Plus l’enfant savait répondre aux questions, plus cela témoignait de sa santé émotionnelle et de sa résistance.

Ils étudièrent également différents types de récits familiaux et conclurent que les plus utiles et précieux étaient les récits de famille « oscillants », du genre :

« Mon chéri, laisse-moi te raconter les hauts et les bas de notre famille. Nous avons monté un business familial. Ton grand-père était un pilier de notre communauté. Ta mère était membre du comité central de l’hôpital. Mais nous avons aussi essuyé des revers. Un de tes oncles fut arrêté. Notre maison fut, un jour, réduite en cendres. Ton père perdit son travail… Mais peu importe les circonstances, notre famille est toujours restée unie. »

Cet article me trottait dans la tête à l’approche de Pessa’h. Je réalisai que le peuple Juif avait enduré bien des épreuves. Nos enfants connaissent l’histoire de leur famille par le biais des histoires que nous répétons chaque année, lorsque nous leur enseignons la Bible. Le récit de notre famille est de loin, le plus « oscillant ».

Pendant Pessa’h, j’ai lu la Haggada du Grand-Rabbin d'Angleterre, rav Jonathan Sacks. Le paragraphe suivant se détachait, alors que je gardais à l’esprit l’idée du récit « oscillant » :

« Ce n’est pas par hasard que le Livre de la Genèse parle longuement des familles et du mariage : Adam et ‘Hava, Noa’h et sa famille, Avraham et Sarah, Its’hak et Rivka, Ya'acov, Ra’hel et Léa… Bien que maîtrisant les histoires de la Bible, nous nous arrêtons rarement pour considérer à quel point cela est étrange. Étrange, mais en réalité, unique. Chaque autre texte, jusqu’à l’ère moderne… évoque des héros épiques, des divinités et des semi-divinités, des personnages aux forces et aux pouvoirs légendaires. L’originalité remarquable du Livre de Genèse est que ses héros et héroïnes sont des personnes ordinaires, dans des situations ordinaires, qui parvinrent à accomplir l’extraordinaire, non pas grâce à leurs pouvoirs, mais à leur loyauté envers autrui et envers D.ieu. »
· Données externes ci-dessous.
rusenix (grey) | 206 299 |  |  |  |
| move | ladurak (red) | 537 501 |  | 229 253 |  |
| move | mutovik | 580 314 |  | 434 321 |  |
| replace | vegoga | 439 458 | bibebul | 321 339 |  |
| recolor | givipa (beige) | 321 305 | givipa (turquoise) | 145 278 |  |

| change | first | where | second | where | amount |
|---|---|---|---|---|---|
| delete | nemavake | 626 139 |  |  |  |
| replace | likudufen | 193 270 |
La Haggada est un exemple encore plus marquant du récit familial juif « oscillant ». Le rav Sacks écrit que bien que la majorité des Juifs n’assistent pas à des cours de Torah et n’étudient pas la Torah, nombreux sont ceux qui restent fortement attachés à la fête de Pessa’h et qui feront tout pour assister à un Séder, afin d’entendre l’histoire de la sortie d’Égypte.

Selon lui, la Haggada et l’histoire de l’exode ont eu un impact primordial sur le peuple Juif ainsi que sur la société occidentale en général. Bien au-delà de l’histoire même, il y des répercutions sociales, politiques et religieuses. C’est aussi ce qui a maintenu le peuple juif et ce qui nous a rendus forts et résistants, comme aucune autre histoire biblique, en évoquant les sujets de liberté, de justice sociale et le fait que la force ne prime pas de droit.

Arami oved Avi, et plus particulièrement le texte de Vehi Ché’amda ne sont que deux exemples de la liturgie « haggadique » qui relatent les tribulations du peuple juif.

C’est ce qui se maintint pour nos pères et pour nous ! Car il ne s’agit pas seulement d’un [peuple] qui se leva contre nous pour nous anéantir, mais dans chaque génération, ils se levèrent contre nous pour nous anéantir ; et le Saint Béni soit-Il, nous sauve de leurs mains !

Sors et apprends ce que Lavan, l’Araméen voulut faire à notre père Jacob. Pharaon avait émis un décret contre les enfants mâles, mais Lavan voulut anéantir tout le monde – comme il est dit : « L’Araméen voulut détruire mon père ; et il descendit en Égypte et y séjourna, en petit nombre ; puis il devint là-bas un peuple – grand, puissant et nombreux. »

Il semblerait que les psychologues viennent de découvrir quelque chose que nous savons depuis des millénaires. Le peuple Juif aurait-il eu le monopole du récit familial « oscillant » grâce à notre Torah ? Quelle autre nation possède un « livre d’histoire » qu’elle répète chaque année ? C’est certainement une des nombreuses raisons qui explique pourquoi les familles juives sont célèbres pour leur force et sont souvent protégées des défis que d’autres familles rencontrent.

Continuons de raconter à nos enfants les histoires concernant nos épreuves et la façon dont nous les avons surmontées, ainsi que les tribulations du peuple Juif, afin de les garder forts et émotionnellement sains et de les aider à affronter les défis quotidiens.